知見やノウハウ、経験、人脈などが豊富なベテラン人材は、事業の継続・発展に欠かせない存在です。人手不足を補うためにも重要なマンパワーであることは言うまでもありません。仕事内容や能力に見合った賃金制度として見直しを進め、現状に適した仕組みを構築しましょう。
永続的なものではありませんが、後述する助成金も活用できます。これらもうまく取り入れながら、増額改定を視野に見直しを進めてください。
シニア従業員への対応
賃金面以外においても、就労意欲のあるシニア従業員を維持確保し、積極的に活用していくためのさまざまな対応が企業には求められます。例えば人事制度や評価制度は適正か、人材配置はどうか、退職金制度はバランスのとれた内容かなど、労働環境面の見直しも必要となる可能性が高いでしょう。
雇用形態に関わらない公正な待遇の確保をめぐる法改正で、同一労働同一賃金が求められるようにもなっているため、原則として正社員を対象とする継続雇用制度でも、場合によっては無期契約の非正規社員まで適用すべきとみなされることがあります。年齢・属性や雇用形態に関わらず、労働者の間で不公平感が生ずることのないよう十分に配慮し、皆が気持ちよく働ける職場づくりを目指しましょう。
2021年における高年齢者雇用安定法改正では、高年齢者などが離職する際の再就職援助措置も努力義務として掲げられました。離職時に高年齢者にあたる人を雇用している企業は、当人が再就職を希望する場合に、一定の支援を行うよう努めるべきとされています。現時点では努力義務ですが、シニア従業員の雇用を行っている、また行うことになるという企業は、こうした再就職援助の措置に関しても、仕組み構築を進めておくことが強く推奨されます。
勤怠管理システムの調整
継続雇用により雇用契約内容を変更したり、高年齢者の賃金制度見直しを行ったりした場合には、勤怠管理システムにもそれを反映させておかねばなりません。間違いのないよう、早めに必要な改修を終えておきましょう。
再雇用を行う場合、一度退職させてから改めて対象者の再雇用を行います。希望を確認し、再契約の労働条件を確定したら、人事情報として更新、システムの移管を図ります。これまでの正社員形態から、嘱託や契約社員、アルバイト・パートといった別の雇用形態となる場合も多いでしょう。そうした新たな雇用形態による勤務時間や勤務日数、給与計算など勤怠管理も刷新させ、効率良く適正に管理、事業の安定化を図ることが大切です。
65歳以上の労働者を雇用する企業が利用できる助成金

高年齢者が意欲と能力のある限り、生きがいをもって働き続けられる生涯現役社会を実現するため、定年の引き上げや高年齢者の就業環境改善を積極的に行う企業には、国が助成を行う仕組みがあります。
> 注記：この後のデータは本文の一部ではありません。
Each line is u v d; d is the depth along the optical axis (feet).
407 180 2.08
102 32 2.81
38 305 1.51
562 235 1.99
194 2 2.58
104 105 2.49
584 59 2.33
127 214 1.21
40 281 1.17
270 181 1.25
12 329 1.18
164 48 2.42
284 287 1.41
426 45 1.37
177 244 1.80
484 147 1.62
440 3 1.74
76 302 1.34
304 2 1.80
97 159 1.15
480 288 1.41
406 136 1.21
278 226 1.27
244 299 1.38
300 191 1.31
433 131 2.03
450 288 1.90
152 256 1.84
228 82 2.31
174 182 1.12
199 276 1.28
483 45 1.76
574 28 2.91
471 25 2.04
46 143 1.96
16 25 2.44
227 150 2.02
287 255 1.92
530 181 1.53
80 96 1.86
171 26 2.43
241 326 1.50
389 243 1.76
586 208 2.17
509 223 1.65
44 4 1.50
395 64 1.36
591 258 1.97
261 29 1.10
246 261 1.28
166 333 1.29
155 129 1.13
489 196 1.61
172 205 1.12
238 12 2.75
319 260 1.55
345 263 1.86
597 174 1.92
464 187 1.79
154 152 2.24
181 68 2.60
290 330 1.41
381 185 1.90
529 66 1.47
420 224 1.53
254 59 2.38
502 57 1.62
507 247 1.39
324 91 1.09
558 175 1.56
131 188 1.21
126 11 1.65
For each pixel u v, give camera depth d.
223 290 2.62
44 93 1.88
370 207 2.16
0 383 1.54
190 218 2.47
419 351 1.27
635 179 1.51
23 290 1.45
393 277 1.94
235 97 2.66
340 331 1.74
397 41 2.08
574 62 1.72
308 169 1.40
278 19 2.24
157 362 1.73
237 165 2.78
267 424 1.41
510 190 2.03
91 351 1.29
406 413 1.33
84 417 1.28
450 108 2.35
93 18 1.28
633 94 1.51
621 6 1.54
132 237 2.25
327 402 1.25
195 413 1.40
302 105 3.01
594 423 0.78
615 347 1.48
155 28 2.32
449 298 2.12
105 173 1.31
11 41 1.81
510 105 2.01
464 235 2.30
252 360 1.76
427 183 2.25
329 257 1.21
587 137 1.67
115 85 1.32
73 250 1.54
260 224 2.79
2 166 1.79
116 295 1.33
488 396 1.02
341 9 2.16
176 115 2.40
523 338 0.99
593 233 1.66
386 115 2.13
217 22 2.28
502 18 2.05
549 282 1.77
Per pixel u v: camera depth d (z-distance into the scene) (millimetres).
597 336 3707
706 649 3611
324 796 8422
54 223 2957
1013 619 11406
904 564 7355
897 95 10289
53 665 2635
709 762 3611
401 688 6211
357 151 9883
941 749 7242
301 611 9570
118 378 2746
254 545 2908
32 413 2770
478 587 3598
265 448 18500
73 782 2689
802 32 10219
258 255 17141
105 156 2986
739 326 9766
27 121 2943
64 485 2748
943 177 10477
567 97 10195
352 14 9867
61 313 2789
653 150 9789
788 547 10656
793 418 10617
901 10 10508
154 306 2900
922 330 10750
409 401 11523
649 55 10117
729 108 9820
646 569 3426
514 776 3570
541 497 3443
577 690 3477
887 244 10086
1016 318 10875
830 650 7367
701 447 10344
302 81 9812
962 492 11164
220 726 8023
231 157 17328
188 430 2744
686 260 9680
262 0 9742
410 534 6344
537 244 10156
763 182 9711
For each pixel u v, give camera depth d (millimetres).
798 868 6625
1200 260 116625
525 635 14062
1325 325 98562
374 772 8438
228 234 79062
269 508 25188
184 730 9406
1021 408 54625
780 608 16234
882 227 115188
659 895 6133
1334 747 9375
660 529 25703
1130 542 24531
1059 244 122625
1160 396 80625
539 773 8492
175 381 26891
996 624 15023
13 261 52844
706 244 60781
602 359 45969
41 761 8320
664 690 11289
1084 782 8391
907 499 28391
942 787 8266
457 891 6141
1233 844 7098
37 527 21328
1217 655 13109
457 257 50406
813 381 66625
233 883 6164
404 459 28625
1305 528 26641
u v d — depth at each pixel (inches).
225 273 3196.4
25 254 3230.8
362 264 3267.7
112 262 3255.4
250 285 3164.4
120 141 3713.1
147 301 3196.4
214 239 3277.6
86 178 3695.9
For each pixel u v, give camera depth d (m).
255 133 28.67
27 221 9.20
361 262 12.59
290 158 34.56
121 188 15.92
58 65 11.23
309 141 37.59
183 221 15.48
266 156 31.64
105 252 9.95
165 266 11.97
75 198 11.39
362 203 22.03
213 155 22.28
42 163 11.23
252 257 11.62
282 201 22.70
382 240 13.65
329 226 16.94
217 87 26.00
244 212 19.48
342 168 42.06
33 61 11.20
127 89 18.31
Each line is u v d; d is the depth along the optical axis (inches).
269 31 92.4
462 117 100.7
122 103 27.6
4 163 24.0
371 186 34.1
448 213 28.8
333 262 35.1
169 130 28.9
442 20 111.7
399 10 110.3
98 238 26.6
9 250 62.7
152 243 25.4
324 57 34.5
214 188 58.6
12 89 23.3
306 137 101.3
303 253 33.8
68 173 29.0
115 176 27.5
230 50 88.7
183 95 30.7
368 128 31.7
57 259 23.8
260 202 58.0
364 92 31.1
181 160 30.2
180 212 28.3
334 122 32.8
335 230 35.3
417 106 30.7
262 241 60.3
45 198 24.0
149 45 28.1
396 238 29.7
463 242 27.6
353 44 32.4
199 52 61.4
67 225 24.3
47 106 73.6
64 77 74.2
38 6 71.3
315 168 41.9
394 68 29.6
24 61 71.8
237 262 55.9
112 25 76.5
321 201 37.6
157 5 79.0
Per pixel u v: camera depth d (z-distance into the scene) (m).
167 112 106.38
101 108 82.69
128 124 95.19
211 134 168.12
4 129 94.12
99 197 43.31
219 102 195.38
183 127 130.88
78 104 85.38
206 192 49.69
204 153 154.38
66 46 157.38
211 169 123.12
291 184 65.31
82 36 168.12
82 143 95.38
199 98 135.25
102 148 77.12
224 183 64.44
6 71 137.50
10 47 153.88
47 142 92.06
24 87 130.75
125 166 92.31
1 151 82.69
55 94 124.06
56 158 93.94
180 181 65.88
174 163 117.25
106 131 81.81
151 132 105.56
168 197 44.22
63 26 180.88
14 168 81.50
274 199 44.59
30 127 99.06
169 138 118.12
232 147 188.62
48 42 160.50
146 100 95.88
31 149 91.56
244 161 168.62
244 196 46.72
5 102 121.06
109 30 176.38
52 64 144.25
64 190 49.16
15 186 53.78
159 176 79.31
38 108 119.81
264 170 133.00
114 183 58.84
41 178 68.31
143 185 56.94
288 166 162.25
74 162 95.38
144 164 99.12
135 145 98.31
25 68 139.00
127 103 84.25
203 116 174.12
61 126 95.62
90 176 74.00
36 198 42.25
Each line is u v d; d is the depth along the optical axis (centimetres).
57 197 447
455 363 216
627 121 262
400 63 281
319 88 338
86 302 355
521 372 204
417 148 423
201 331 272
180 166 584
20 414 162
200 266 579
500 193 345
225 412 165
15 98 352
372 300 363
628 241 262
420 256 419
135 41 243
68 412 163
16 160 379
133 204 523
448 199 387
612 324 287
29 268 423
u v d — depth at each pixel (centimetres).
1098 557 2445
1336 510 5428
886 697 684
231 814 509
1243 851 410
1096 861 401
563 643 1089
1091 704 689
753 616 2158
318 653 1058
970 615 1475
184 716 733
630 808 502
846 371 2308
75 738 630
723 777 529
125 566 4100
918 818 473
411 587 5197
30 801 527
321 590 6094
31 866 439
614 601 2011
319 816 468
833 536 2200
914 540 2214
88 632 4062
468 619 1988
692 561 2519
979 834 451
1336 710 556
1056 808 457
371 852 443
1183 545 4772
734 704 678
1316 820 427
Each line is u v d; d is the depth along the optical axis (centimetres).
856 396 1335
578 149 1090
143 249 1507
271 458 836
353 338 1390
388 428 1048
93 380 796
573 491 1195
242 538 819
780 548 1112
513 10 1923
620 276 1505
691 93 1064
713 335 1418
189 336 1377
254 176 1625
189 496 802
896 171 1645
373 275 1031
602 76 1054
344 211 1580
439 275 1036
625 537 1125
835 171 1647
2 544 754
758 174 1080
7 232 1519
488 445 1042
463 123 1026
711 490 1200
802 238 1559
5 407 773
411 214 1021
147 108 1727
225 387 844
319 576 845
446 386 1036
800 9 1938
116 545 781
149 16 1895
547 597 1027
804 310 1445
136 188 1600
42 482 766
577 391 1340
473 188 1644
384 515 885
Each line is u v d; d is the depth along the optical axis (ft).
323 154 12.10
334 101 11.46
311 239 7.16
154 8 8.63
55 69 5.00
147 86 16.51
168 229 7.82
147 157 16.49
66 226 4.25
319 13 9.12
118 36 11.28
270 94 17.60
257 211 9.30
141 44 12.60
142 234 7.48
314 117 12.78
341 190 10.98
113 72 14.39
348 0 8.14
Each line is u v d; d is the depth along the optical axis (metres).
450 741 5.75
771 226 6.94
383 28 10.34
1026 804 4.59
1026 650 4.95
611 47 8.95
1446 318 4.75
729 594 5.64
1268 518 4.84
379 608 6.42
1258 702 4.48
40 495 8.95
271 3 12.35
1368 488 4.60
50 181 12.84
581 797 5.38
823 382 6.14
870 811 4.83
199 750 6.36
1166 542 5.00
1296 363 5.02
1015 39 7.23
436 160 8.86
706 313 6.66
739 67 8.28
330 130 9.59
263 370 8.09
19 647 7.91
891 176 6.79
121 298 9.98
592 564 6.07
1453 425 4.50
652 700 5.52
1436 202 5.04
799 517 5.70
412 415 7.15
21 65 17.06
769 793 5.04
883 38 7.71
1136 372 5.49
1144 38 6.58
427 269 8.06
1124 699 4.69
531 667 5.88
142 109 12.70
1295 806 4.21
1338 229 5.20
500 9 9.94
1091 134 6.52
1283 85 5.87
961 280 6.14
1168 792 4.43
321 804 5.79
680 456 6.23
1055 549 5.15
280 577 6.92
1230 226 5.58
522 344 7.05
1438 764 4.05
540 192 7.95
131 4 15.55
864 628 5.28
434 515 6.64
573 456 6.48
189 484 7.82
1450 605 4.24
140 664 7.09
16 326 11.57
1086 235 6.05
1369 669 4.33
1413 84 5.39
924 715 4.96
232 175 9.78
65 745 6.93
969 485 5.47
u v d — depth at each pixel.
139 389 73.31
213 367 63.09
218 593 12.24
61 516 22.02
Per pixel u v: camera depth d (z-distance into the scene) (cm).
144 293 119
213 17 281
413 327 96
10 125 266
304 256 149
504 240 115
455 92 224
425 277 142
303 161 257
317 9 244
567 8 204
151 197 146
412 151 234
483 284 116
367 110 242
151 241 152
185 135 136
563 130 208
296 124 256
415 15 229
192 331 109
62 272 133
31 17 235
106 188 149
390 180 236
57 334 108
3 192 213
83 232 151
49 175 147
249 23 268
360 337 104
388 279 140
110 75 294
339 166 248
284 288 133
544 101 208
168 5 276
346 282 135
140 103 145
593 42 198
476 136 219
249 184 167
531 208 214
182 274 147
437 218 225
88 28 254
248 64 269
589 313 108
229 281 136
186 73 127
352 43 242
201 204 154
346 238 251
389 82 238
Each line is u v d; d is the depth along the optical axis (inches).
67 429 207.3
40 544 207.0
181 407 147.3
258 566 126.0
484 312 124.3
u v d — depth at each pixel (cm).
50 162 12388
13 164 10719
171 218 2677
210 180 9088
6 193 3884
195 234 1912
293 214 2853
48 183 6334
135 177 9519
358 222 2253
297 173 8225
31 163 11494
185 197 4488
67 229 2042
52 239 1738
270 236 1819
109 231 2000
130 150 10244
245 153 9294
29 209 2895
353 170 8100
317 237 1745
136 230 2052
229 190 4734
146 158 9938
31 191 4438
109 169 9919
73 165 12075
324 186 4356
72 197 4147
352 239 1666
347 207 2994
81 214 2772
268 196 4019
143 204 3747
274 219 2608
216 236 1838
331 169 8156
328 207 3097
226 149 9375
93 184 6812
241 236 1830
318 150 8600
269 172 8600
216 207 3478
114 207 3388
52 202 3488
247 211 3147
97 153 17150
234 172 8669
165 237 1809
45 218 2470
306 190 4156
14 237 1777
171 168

以下に示す3つのコースが設けられているため、各詳細を見ていきましょう。
65歳超継続雇用促進コース
2022年4月1日以降に、65歳以上への定年引き上げ、希望者全員を対象とする66歳以上の継続雇用制度の導入、定年の廃止、他社による継続雇用制度の導入のいずれかを行った事業主に対し、助成を行うものです。
措置内容や年齢の引き上げ幅などによって支給額が決まり、制度規定時に経費がかかっていること、その制度を規定した労働協約あるいは就業規則を整備していることなどが主な支給要件として挙げられます。
支給を希望する場合は、独立行政法人高齢・障害・求職者雇用支援機構の各都道府県支部へ、措置実施日を含む月の翌月から起算して4カ月以内の各月月初めから15日までに必要書類を揃え、申請を行う必要があります。
高年齢者無期雇用転換コース
50歳以上かつ定年年齢未満の有期契約労働者を無期雇用に転換させた事業主に対し、助成を行うものです。実施期間は2年~3年と限られますが、対象労働者1人につき、中小企業では30万円、中小企業以外は23万円が給付されます(令和6年度)。なお1支給申請年度1適用事業所あたり10人までという上限が設けられています。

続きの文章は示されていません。